City in the Mexican state of Guerrero

Tlacotepec is a city in the southern Mexican state of Guerrero. It serves as the seat of the municipality of General Heliodoro Castillo.

Tlacotepec is home to many ranchos, such as Aguacate, El Limoncito, Huautla, Ojo de Agua, Tepehuaje, Tiquimil, Chichiltepec, Tepetlapa, Los Naranjos (El Amatito del Naranjo), Pelón Xóchitl, La Cucaracha (La Guadalupe), Las Piñas, and many more.

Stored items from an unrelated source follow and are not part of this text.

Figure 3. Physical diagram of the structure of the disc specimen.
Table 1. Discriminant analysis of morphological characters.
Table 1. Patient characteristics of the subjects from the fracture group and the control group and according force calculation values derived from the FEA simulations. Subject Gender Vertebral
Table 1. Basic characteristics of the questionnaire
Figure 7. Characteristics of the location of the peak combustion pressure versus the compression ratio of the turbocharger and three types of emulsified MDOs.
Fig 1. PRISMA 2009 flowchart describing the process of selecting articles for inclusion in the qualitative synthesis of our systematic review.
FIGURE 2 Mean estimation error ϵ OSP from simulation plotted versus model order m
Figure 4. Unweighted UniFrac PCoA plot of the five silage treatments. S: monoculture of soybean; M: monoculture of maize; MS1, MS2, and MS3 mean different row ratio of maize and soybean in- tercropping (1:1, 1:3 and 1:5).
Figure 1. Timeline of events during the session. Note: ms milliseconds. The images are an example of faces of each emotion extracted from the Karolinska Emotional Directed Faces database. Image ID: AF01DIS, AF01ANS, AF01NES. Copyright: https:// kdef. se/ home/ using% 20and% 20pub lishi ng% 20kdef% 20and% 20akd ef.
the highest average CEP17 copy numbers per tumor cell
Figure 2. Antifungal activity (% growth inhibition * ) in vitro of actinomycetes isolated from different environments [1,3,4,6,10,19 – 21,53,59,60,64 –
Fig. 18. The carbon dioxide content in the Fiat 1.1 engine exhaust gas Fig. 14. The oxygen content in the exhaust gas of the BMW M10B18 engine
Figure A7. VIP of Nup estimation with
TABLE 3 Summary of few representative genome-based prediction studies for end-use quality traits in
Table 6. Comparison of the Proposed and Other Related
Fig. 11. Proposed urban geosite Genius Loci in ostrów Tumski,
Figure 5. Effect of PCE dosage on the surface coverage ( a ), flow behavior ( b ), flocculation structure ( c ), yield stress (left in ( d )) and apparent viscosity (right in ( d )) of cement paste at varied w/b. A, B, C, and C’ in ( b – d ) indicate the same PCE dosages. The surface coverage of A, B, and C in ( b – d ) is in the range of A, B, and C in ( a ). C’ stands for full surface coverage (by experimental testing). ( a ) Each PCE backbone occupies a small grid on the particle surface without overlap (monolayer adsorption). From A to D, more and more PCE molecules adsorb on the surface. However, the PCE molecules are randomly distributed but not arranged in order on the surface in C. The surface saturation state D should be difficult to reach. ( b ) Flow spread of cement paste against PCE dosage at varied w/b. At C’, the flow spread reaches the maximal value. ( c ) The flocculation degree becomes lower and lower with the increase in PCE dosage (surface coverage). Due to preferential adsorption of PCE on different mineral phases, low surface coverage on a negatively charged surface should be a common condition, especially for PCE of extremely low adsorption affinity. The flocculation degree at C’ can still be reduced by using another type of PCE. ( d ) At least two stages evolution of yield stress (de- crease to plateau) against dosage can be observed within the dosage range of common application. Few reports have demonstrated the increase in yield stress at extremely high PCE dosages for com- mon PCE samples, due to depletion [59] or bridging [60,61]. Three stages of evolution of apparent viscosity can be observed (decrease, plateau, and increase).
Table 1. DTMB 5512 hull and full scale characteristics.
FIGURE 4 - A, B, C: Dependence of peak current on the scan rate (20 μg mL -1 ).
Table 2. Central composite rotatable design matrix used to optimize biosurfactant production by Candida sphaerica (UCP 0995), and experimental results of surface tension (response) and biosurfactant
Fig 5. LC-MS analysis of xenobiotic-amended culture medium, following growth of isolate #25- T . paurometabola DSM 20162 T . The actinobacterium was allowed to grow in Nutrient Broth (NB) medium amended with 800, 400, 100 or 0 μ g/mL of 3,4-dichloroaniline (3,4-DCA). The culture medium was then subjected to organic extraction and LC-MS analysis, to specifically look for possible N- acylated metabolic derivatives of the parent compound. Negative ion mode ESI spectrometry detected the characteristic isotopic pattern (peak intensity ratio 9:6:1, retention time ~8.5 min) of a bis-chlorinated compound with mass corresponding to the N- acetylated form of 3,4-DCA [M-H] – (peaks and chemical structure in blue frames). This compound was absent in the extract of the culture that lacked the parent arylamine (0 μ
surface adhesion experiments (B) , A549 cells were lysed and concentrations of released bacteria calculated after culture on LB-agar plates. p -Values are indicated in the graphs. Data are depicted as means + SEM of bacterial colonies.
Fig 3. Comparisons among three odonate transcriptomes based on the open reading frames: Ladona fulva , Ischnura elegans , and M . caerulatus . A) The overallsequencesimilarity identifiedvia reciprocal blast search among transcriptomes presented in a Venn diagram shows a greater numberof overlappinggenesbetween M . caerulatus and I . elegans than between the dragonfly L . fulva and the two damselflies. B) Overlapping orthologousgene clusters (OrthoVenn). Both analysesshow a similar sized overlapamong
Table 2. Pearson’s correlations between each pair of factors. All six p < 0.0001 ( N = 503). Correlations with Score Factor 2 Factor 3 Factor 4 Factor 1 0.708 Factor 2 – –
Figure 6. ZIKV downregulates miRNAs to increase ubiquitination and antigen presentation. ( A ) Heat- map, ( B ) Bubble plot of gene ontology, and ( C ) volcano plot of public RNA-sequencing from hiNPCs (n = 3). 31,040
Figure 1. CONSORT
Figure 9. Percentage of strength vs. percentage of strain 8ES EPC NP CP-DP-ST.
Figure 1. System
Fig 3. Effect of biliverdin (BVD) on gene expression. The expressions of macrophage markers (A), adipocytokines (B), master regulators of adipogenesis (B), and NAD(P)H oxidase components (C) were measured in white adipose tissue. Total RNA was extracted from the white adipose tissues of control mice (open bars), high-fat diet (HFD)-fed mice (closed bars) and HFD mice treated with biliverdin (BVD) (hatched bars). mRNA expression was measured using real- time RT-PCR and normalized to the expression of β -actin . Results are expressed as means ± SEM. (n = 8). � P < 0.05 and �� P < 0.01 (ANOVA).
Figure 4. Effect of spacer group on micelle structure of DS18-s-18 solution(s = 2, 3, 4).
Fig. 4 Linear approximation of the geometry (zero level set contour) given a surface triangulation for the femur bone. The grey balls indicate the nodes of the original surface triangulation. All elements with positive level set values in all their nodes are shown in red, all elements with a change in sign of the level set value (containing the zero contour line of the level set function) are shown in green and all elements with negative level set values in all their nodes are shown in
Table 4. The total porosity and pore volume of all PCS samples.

In the early 20th century, a local official by the name of Navidad Paco recorded prehispanic oral traditions describing the foundation of Tlacotepec. According to legend, the first settlers of Tlacotepec came from Tixtlancingo on the Costa Grande. They first went to Pueblo Viejo, then to El Naranjo. From El Naranjo, they sent two chiefs to explore to the north, who found a valley called Ixtlahuaca containing many springs, which they named Cupengo, Popotzonitzi Atl, Atlmolonga, and Yei Atl. The founders of Tlacotepec itself were two men named Hueytlacatl and Ixquitotzin. They first came to the hill called Totoltepec to the north of modern Tlacotepec. They slept there, but when Hueytlacatl woke he had fallen ill. Ixquitotzin returned to the tribe and brought them to the hill, where they found Hueytlacatl transformed into a winged serpent. He told the tribe that this would be their home, but confessed he was afraid of eating them, and flew toward Iguala and formed the Lake of Tuxpan.